So, I know it’s been a long time Gentle Reader. In the interim, the Editor here has become even more Byzantine or it may just be that my toleration for anything whatsoever has shrunk to an unseeable speck. Maybe.
Also, of course, the Dog is staring deep into my shoulder as I attempt to type, with his usual message of FEED ME! TAKE ME OUT TO THE BALLGAME! which will, of course, have to be done.
It has come to my attention though, that on top of all the rest of the joy we’re all experiencing on the planet now, I myself have been undergoing a massive re-build. After the election in November, slump isn’t even the word. I’d been working too hard for too long and the stress of the whole thing finally just came and sat on me and said: Sit. Stay. The Dog can do it, so can you. Choosing as usual to ignore the warnings (couldn’t hold on to anything, anxiety that obviated the necessity for even panic attacks) I carried on until the body finally said, OK. Basta YA. And it has now been two and a half months of actual total change. Everything was up for review and with the help of the loyal and stout Partner and Dog, it appears that Shift has Happened.
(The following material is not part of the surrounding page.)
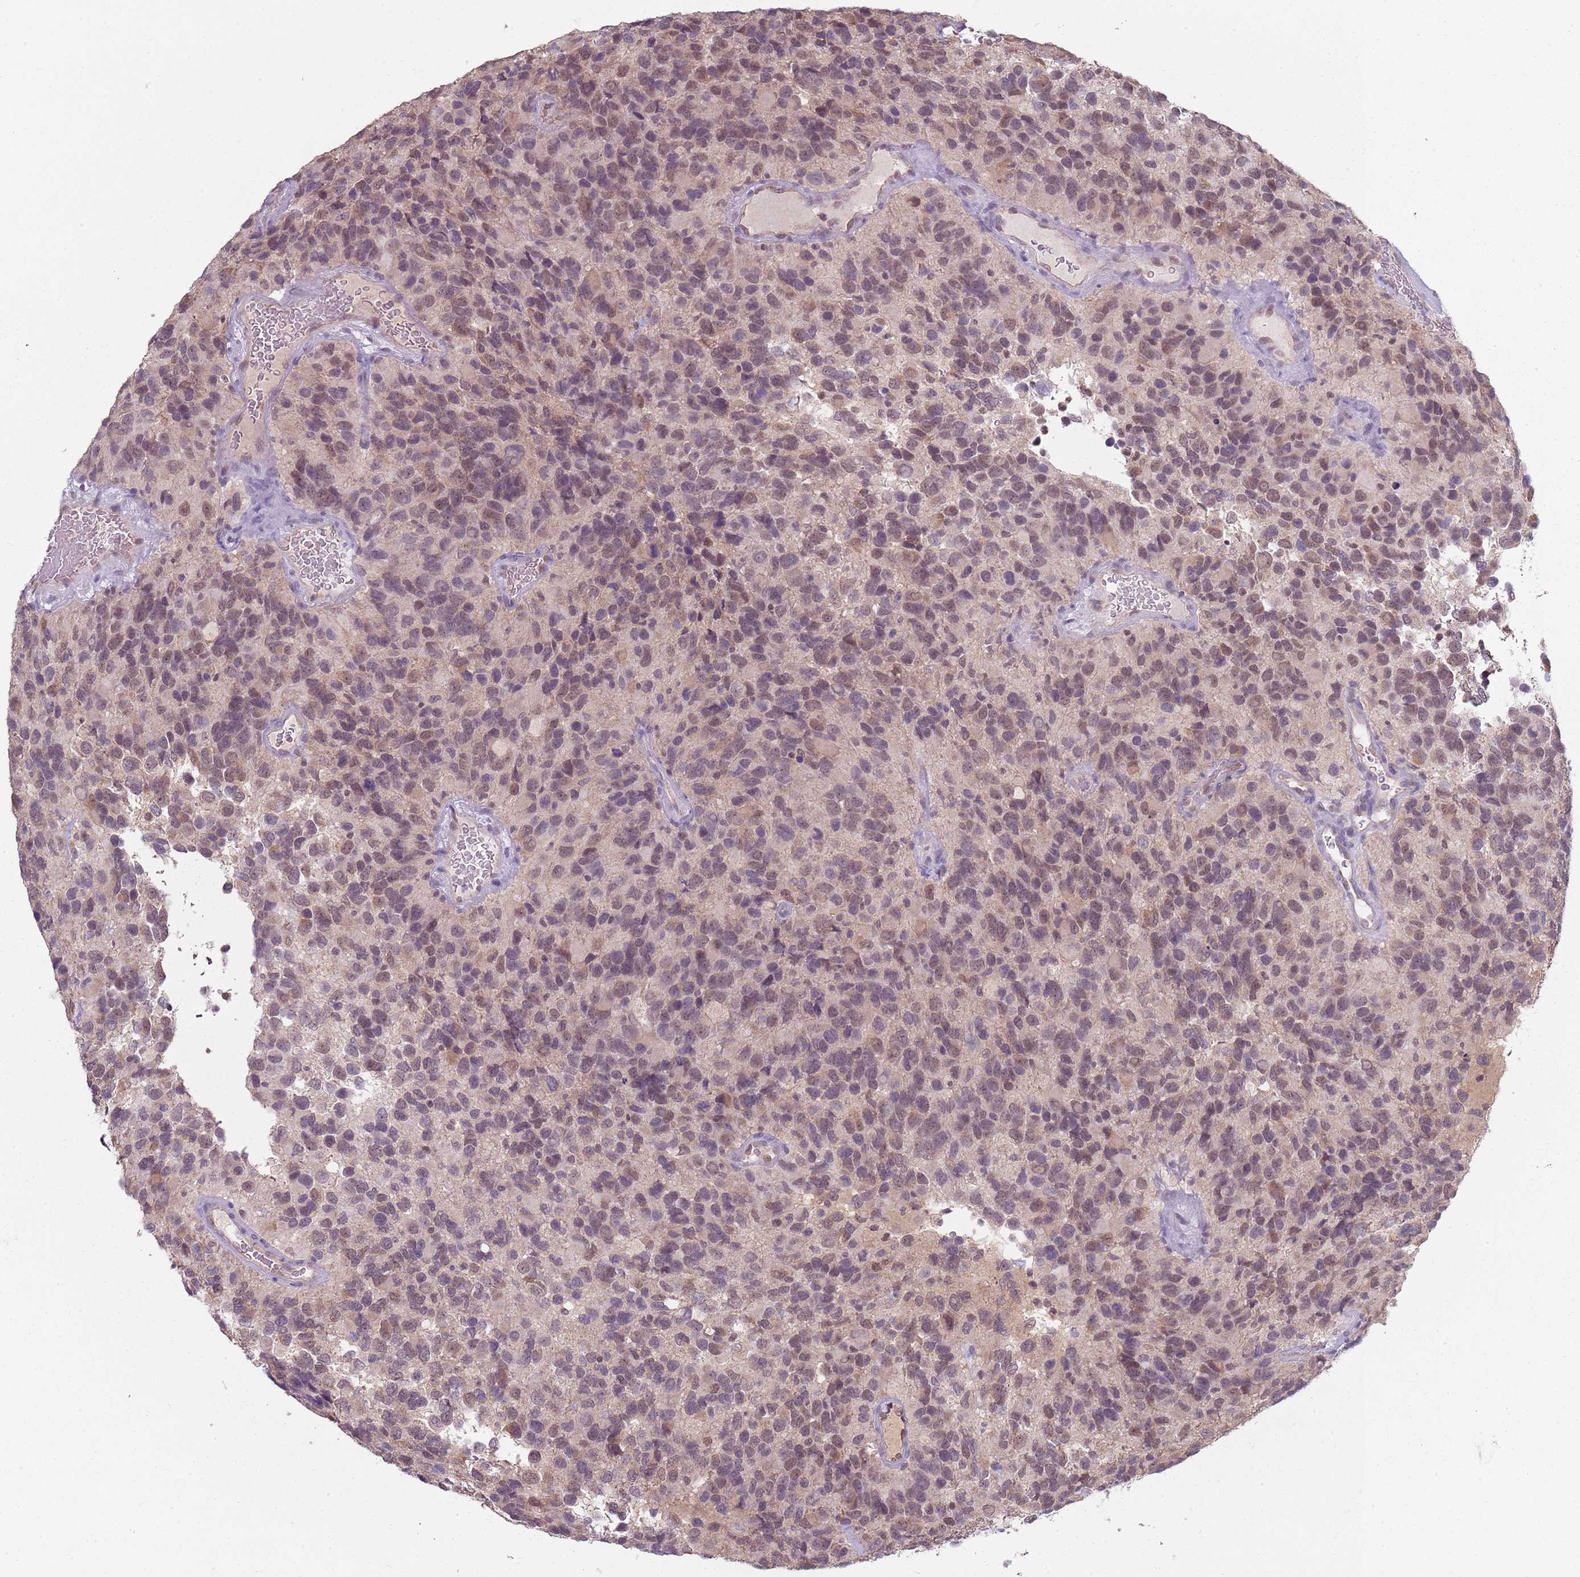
{"staining": {"intensity": "weak", "quantity": "<25%", "location": "nuclear"}, "tissue": "glioma", "cell_type": "Tumor cells", "image_type": "cancer", "snomed": [{"axis": "morphology", "description": "Glioma, malignant, High grade"}, {"axis": "topography", "description": "Brain"}], "caption": "Tumor cells are negative for brown protein staining in high-grade glioma (malignant).", "gene": "SMARCAL1", "patient": {"sex": "male", "age": 77}}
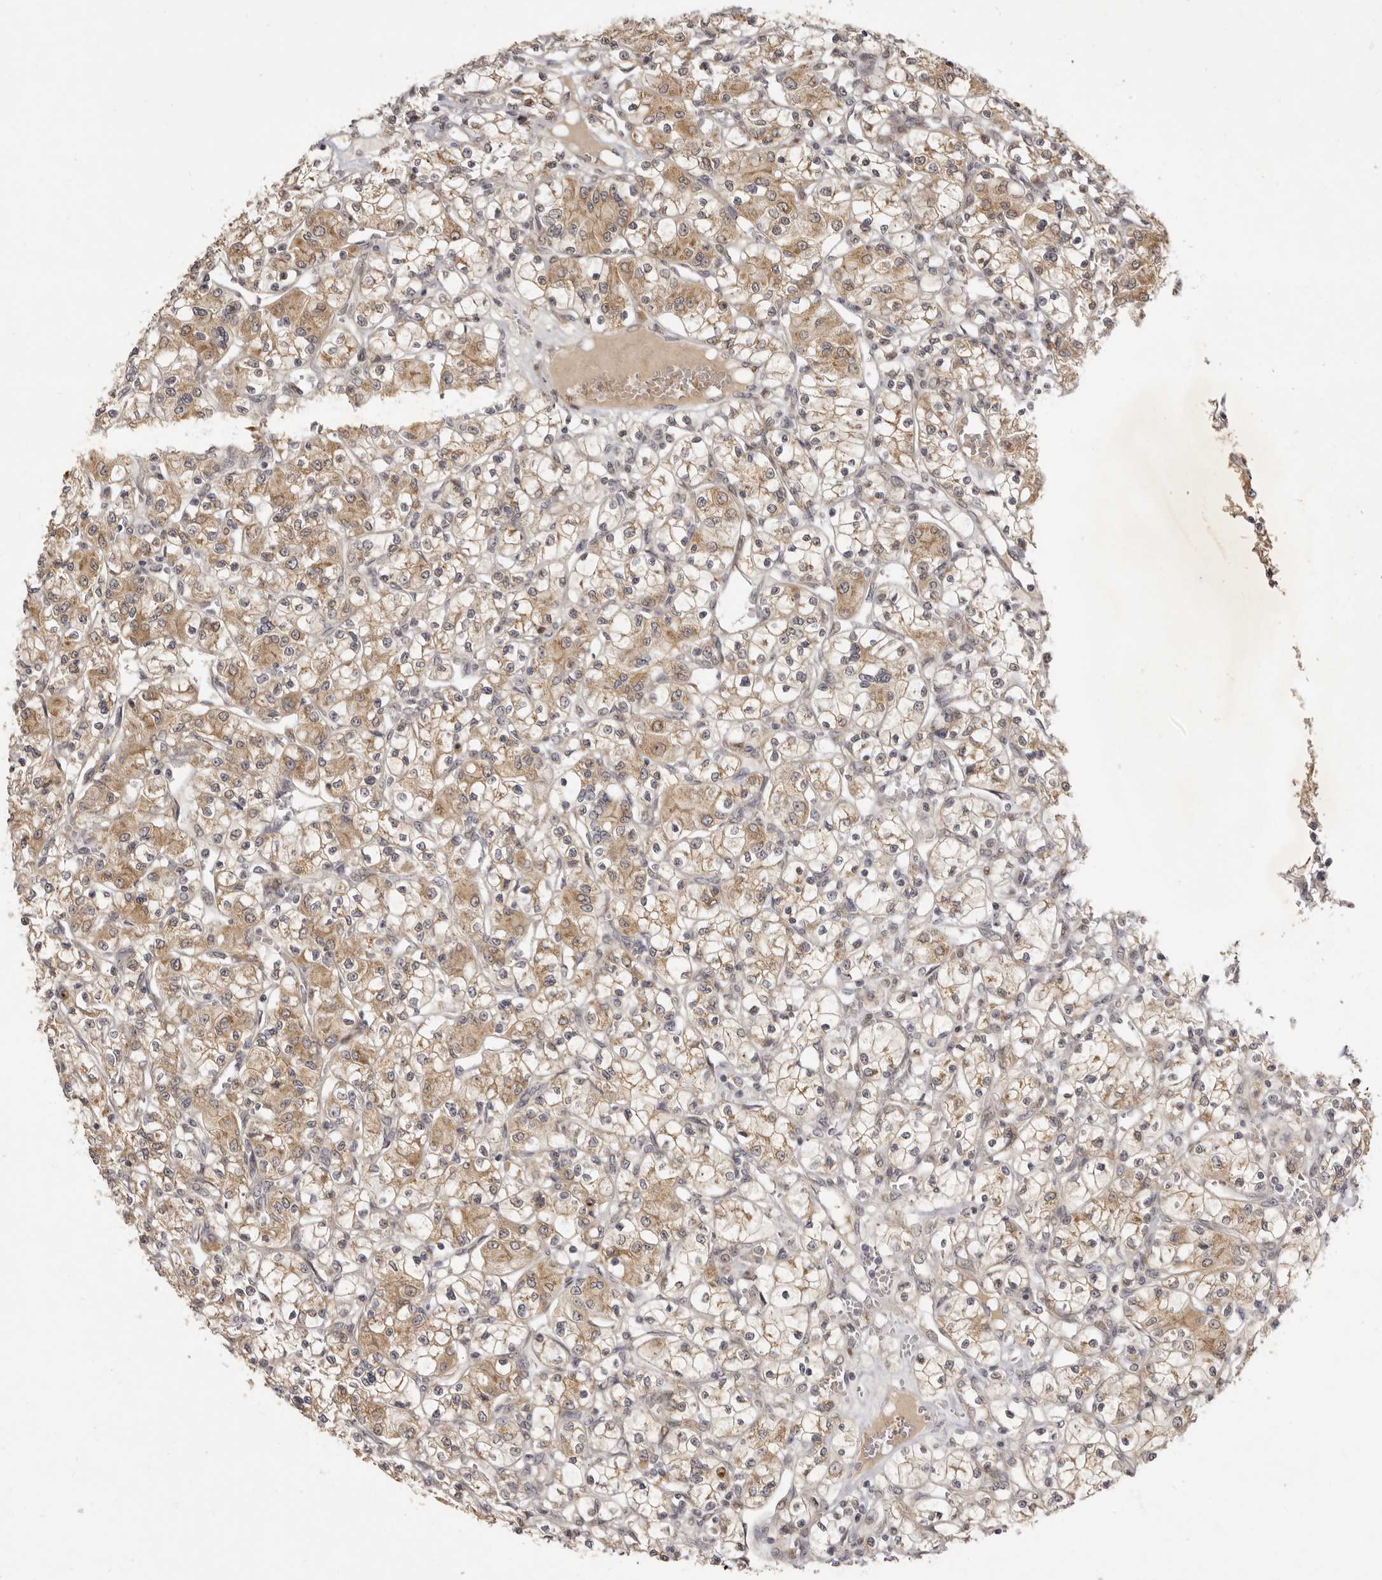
{"staining": {"intensity": "moderate", "quantity": ">75%", "location": "cytoplasmic/membranous"}, "tissue": "renal cancer", "cell_type": "Tumor cells", "image_type": "cancer", "snomed": [{"axis": "morphology", "description": "Adenocarcinoma, NOS"}, {"axis": "topography", "description": "Kidney"}], "caption": "Human renal cancer (adenocarcinoma) stained for a protein (brown) reveals moderate cytoplasmic/membranous positive expression in about >75% of tumor cells.", "gene": "ZNF326", "patient": {"sex": "female", "age": 59}}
I’m still not up to working at the pace of yore but what this all showed me was that, in addition to the huge cosmic shifts we all are experiencing, the big thing was that I was disregarding my requirements in favor of those of others. I allowed the Stuff of the World to crash into my head and control my emotions for a while…which, in days like these, is a total non-starter. Confronted once and for all with the way things not only are, but have been, seeing the truth and fully accepting it…not the most fun ever. But important because of course, we have Work to do . It’s hard to say just what is going on now on our small planet, except that it does not look good from any honest perspective. Change has to occur, and not everyone seems to be onboard even with the minimum requirements for decent human beingness. The good news for me is that at long last, the fear of Large Belligerents has gone. Not that THEY are gone, but somehow even as they feel empowered I feel their lack of substance. Also the fear of what others will think, or what they think about my work or what I do (usually expressed as “that s&^! doesn’t work”, to which I respond now, then toddle along dearie!). The bigger questions of what to do about it all, what is to be done….seem to be most clearly responded to now by one moment at a time, one day, one task, one deep breath at a time. Turns out you don’t always have to say anything, but you DO have to walk your (previous and to come) talk. Nothing is the way it appeared to be, nor will it be. Change is now, and the more we can all operate from our Heart and what is basically good for all (which, let’s face it, is not exactly fricking rocket science) the better chance we have of success. The big thing, and the hard thing, is changing our habits. Ask me how I know…..
It has seemed overwhelming and undoable for a while and certainly the horizon is uncertain. Despair doesn’t get you very far and the fact is, beauty still exists and we walk in it if we can but realize it. That in itself may be the change we need. Hard as it is to hold that awareness when you look at what’s going on all around you, still it is important. ( How to get people to stop the things that they’re doing without putting a spell on them? is a good question.) Observation may be key there, because the truth and the information ARE out there and available- you just have to be quiet and listen (definitely up hill for some of us) because the truth is always expressed. There is now, from among the hundreds on the hills by us, ONE Manzanita tree blooming, and it is covered with bees. The song of their hum is breathtaking, and as the Dog and I stood there looking (he trying to decide just which branch he’d run by and snatch a flower snack off) I remembered the wonderful perfume in the air every year when these trees bloom and I thought: THERE is the reality. If we remember to BE, things oddly do fall into place and things do work out and what is to be done is at least somewhere visible. This allowed me to go inside and make a needed practical phone call to someone who, at our last meeting, had said to me, the only good Democrat is a dead democrat. This time, the person was polite and we discussed matters of disagreement calmly and arrived at a resolution. There’s always hope, and giving up is not much of an option anyway.
Blessings and thanks as always!!!!! take care, take heart and remember no matter how it looks? we are all in this together. Admittedly I have watched Too Much News of late, now that even a speck is overboard. I am dismayed and, really, sickened by what has paraded in front of all of us for the past….years and weeks. But one cannot concentrate on the hole all the time, right? You miss the whole that way! So even if I am, in my mind, thinking about how to set up a speaker to blast out, variously, pow wow music and San Quentin Imams calling inmates to prayer in response to our neighbor’s loud and hours long terrible bass lines celebration of Saturday’s “verdict”, I don’t do it. Right now that seems like progress even if it also seems like one does the same thing over and over in terms of reminding self that there IS a higher love and way…maybe that’s the one foot in front of the other part….Meanwhile….. Out to the Manzanita.